XXᵉ siècle : des luttes sociales aux transformations qualitatives

Au XXᵉ siècle, la viticulture roussillonnaise connaît des bouleversements sociaux. Après la crise du vin du Languedoc-Roussillon en 1907, qui vit des révoltes paysannes contre la fraude et les prix injustes, la région prend conscience de l’urgence de revaloriser ses produits. Les coopératives viticoles se multiplient dans les années 1930, permettant aux petits viticulteurs d’unir leurs forces pour produire et vendre. La création des premières Appellations d’Origine Contrôlée (AOC) dans les années 1930, comme Banyuls, établit un cadre qui structure la production viticole.

Par ailleurs, dans les années 1970 et 1980, l’arrivée de certains précurseurs indépendants amorce un mouvement inverse. Ces domaines revendiquent moins de rendement et davantage de qualité, redéfinissant les vins secs du Roussillon, trop longtemps réduits aux seuls vins doux naturels. L’accent est mis sur l’expression des terroirs, avec une attention particulière portée aux sols de schiste, de gneiss et de granite.

Le XXIᵉ siècle : identité affirmée et défis climatiques

Aujourd’hui, le Roussillon est une mosaïque viticole qui revendique sa singularité. Sur les 21 100 hectares de vignes en production, on retrouve 14 AOP, des cépages souvent en vieilles vignes et une incroyable diversité de styles. Des rouges puissants et épicés aux blancs minéraux et cristallins, sans oublier les célèbres vins doux, le Roussillon est enfin reconnu pour sa richesse.

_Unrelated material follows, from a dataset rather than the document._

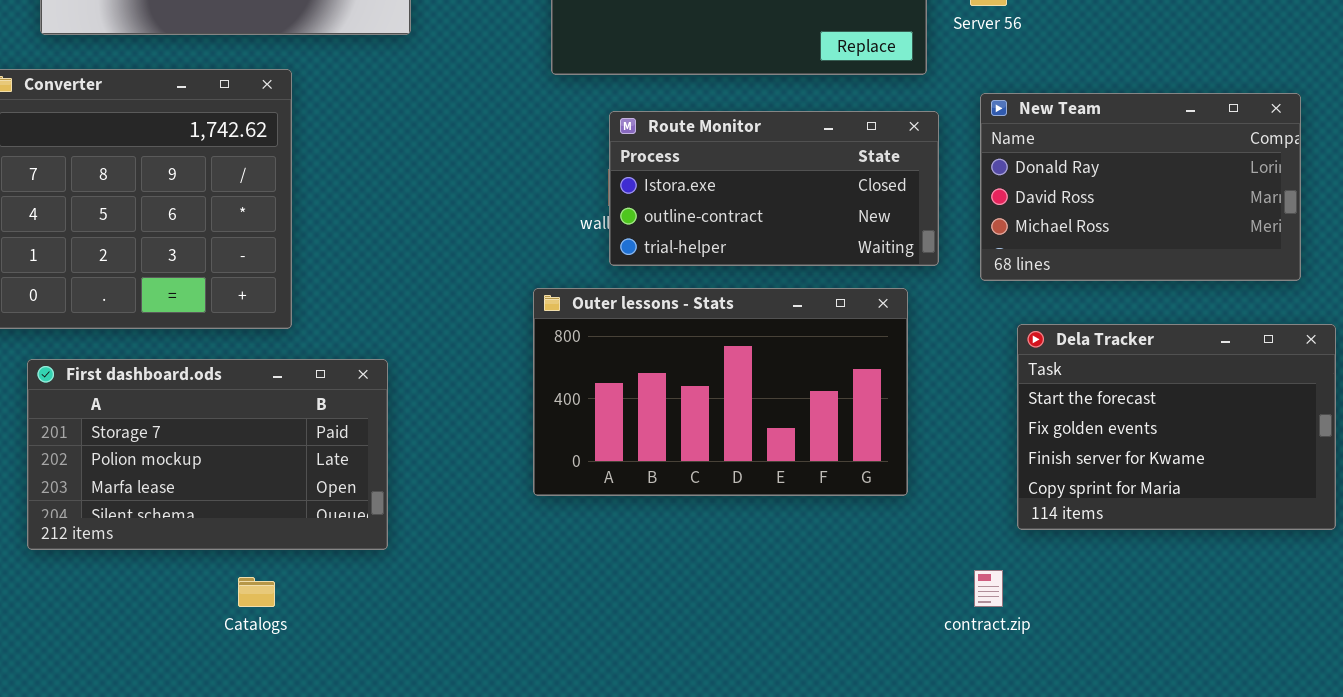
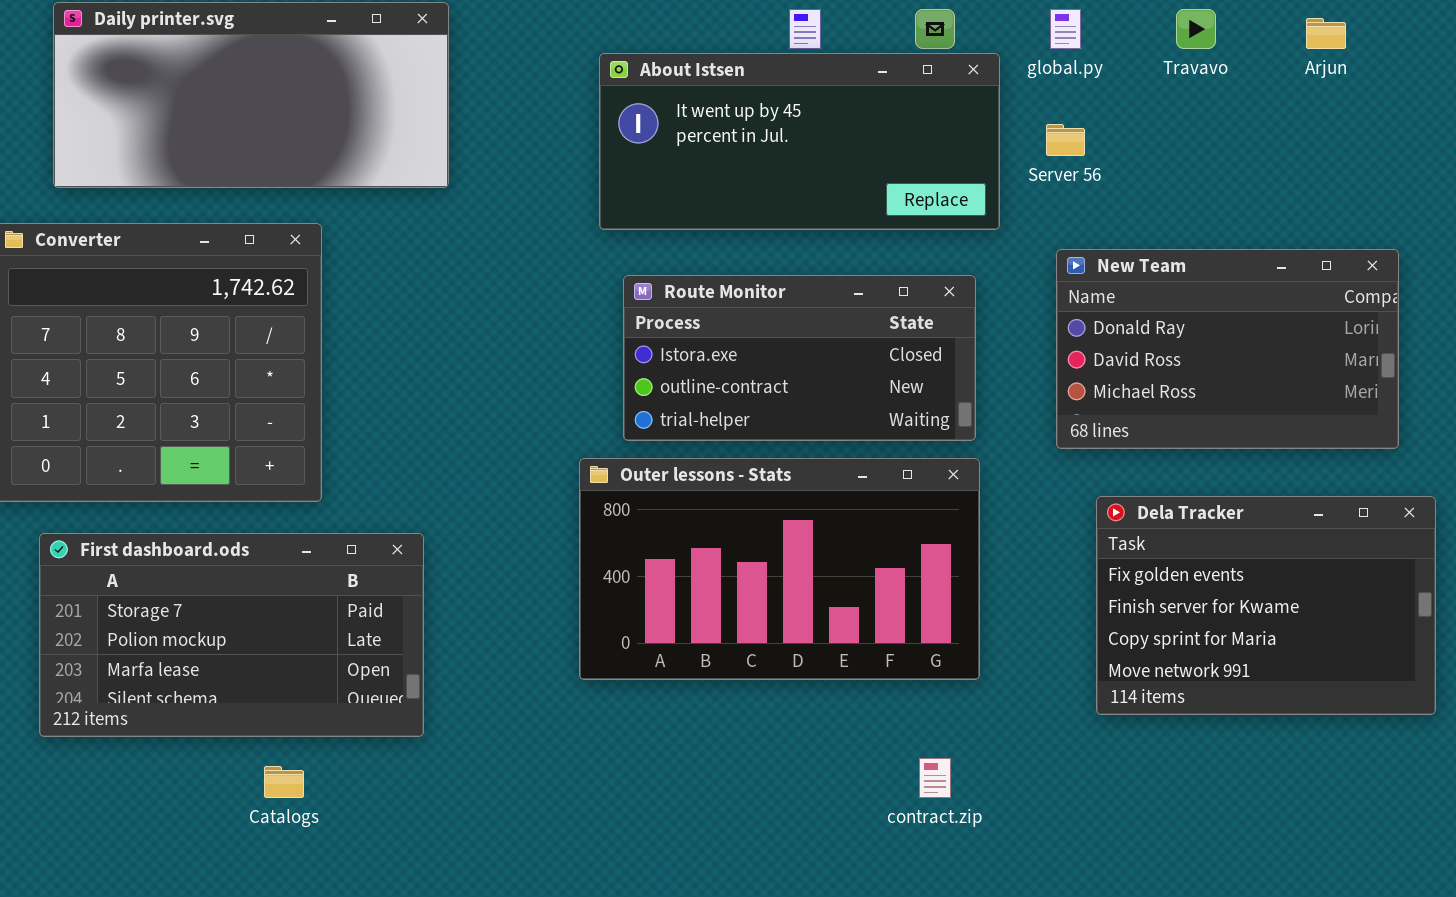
Route Monitor: [609,111,939,266] -> [623,275,976,441], moved
Dela Tracker: [1017,324,1336,530] -> [1096,496,1436,715], scrolled down 1 row
contract.zip: [974,570,1003,607] -> [919,758,951,798], moved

Cependant, des défis apparaissent. Le réchauffement climatique pousse les vignerons à innover pour préserver l’équilibre de leurs vins. Les pratiques biologiques et biodynamiques se multiplient (près d’un tiers du vignoble est certifié bio), et de nouvelles approches, comme la culture de cépages résistants ou l’adaptation des styles de vinification, émergent.

Une histoire toujours vivante

Le Roussillon est l’exemple vivant de la manière dont l’histoire géopolitique peut façonner non seulement une région, mais aussi son vin. Les siècles de guerres, de résistance et d’échanges ont donné naissance à une viticulture unique en son genre. Aujourd’hui, en dégustant un grenache ou un vin doux naturel, c’est tout cet héritage que l’on perçoit. Un héritage qui, tout en évoluant avec son temps, reste résolument ancré dans cette terre entre mer et montagne.